Task description -
Copy out every line of the records below word for word, keeping the markup, links and line breaks unchanged.

Data for review -
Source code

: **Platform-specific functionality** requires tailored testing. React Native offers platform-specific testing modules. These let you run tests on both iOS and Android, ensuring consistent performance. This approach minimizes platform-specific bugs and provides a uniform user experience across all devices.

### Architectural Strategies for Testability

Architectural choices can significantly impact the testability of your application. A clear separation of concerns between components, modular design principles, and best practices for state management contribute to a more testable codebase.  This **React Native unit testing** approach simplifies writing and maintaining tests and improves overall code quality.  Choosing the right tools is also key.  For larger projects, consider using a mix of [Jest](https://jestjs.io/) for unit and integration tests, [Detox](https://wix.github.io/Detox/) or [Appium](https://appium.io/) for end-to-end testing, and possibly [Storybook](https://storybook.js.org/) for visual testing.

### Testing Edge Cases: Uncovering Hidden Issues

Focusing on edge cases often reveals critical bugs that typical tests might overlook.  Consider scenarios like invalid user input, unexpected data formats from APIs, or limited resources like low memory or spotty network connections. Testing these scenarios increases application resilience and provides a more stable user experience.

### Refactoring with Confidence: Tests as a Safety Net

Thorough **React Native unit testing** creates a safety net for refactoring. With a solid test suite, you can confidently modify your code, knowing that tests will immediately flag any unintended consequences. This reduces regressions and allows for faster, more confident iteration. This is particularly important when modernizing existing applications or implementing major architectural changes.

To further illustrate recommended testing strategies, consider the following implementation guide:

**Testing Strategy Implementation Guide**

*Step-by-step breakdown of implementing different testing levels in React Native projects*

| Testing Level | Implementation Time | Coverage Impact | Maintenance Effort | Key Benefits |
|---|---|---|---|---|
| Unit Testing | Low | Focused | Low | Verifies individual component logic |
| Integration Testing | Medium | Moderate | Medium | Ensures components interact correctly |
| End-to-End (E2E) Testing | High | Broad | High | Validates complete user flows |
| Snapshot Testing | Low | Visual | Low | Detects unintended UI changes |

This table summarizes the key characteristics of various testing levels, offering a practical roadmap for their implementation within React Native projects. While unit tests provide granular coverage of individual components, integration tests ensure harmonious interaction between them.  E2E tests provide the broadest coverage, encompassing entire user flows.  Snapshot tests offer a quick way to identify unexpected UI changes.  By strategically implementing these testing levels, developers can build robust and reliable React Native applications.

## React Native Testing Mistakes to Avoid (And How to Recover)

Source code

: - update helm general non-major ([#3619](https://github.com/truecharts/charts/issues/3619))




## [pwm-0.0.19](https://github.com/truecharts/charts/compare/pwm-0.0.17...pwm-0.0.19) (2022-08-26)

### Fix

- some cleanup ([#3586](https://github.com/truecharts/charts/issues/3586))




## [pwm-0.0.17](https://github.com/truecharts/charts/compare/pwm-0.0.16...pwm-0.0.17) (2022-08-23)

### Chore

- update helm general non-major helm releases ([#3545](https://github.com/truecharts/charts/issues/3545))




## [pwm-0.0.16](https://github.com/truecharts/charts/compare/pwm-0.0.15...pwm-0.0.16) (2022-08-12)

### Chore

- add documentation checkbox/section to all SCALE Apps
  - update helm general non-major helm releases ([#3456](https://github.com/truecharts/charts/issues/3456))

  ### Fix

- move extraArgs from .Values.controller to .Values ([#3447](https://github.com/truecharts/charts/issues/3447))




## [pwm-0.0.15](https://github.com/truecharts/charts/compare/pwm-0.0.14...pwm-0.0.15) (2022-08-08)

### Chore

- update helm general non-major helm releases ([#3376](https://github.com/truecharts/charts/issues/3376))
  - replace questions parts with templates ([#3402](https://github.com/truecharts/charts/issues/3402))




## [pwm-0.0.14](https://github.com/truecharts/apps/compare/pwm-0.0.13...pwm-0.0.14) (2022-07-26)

Solution to this problem -
Source code

: **Platform-specific functionality** requires tailored testing. React Native offers platform-specific testing modules. These let you run tests on both iOS and Android, ensuring consistent performance. This approach minimizes platform-specific bugs and provides a uniform user experience across all devices.

### Architectural Strategies for Testability

Architectural choices can significantly impact the testability of your application. A clear separation of concerns between components, modular design principles, and best practices for state management contribute to a more testable codebase.  This **React Native unit testing** approach simplifies writing and maintaining tests and improves overall code quality.  Choosing the right tools is also key.  For larger projects, consider using a mix of [Jest](https://jestjs.io/) for unit and integration tests, [Detox](https://wix.github.io/Detox/) or [Appium](https://appium.io/) for end-to-end testing, and possibly [Storybook](https://storybook.js.org/) for visual testing.

### Testing Edge Cases: Uncovering Hidden Issues

Focusing on edge cases often reveals critical bugs that typical tests might overlook.  Consider scenarios like invalid user input, unexpected data formats from APIs, or limited resources like low memory or spotty network connections. Testing these scenarios increases application resilience and provides a more stable user experience.

### Refactoring with Confidence: Tests as a Safety Net

Thorough **React Native unit testing** creates a safety net for refactoring. With a solid test suite, you can confidently modify your code, knowing that tests will immediately flag any unintended consequences. This reduces regressions and allows for faster, more confident iteration. This is particularly important when modernizing existing applications or implementing major architectural changes.

To further illustrate recommended testing strategies, consider the following implementation guide:

**Testing Strategy Implementation Guide**

*Step-by-step breakdown of implementing different testing levels in React Native projects*

| Testing Level | Implementation Time | Coverage Impact | Maintenance Effort | Key Benefits |
|---|---|---|---|---|
| Unit Testing | Low | Focused | Low | Verifies individual component logic |
| Integration Testing | Medium | Moderate | Medium | Ensures components interact correctly |
| End-to-End (E2E) Testing | High | Broad | High | Validates complete user flows |
| Snapshot Testing | Low | Visual | Low | Detects unintended UI changes |

This table summarizes the key characteristics of various testing levels, offering a practical roadmap for their implementation within React Native projects. While unit tests provide granular coverage of individual components, integration tests ensure harmonious interaction between them.  E2E tests provide the broadest coverage, encompassing entire user flows.  Snapshot tests offer a quick way to identify unexpected UI changes.  By strategically implementing these testing levels, developers can build robust and reliable React Native applications.

## React Native Testing Mistakes to Avoid (And How to Recover)

Source code

: - update helm general non-major ([#3619](https://github.com/truecharts/charts/issues/3619))




## [pwm-0.0.19](https://github.com/truecharts/charts/compare/pwm-0.0.17...pwm-0.0.19) (2022-08-26)

### Fix

- some cleanup ([#3586](https://github.com/truecharts/charts/issues/3586))




## [pwm-0.0.17](https://github.com/truecharts/charts/compare/pwm-0.0.16...pwm-0.0.17) (2022-08-23)

### Chore

- update helm general non-major helm releases ([#3545](https://github.com/truecharts/charts/issues/3545))




## [pwm-0.0.16](https://github.com/truecharts/charts/compare/pwm-0.0.15...pwm-0.0.16) (2022-08-12)

### Chore

- add documentation checkbox/section to all SCALE Apps
  - update helm general non-major helm releases ([#3456](https://github.com/truecharts/charts/issues/3456))

  ### Fix

- move extraArgs from .Values.controller to .Values ([#3447](https://github.com/truecharts/charts/issues/3447))




## [pwm-0.0.15](https://github.com/truecharts/charts/compare/pwm-0.0.14...pwm-0.0.15) (2022-08-08)

### Chore

- update helm general non-major helm releases ([#3376](https://github.com/truecharts/charts/issues/3376))
  - replace questions parts with templates ([#3402](https://github.com/truecharts/charts/issues/3402))




## [pwm-0.0.14](https://github.com/truecharts/apps/compare/pwm-0.0.13...pwm-0.0.14) (2022-07-26)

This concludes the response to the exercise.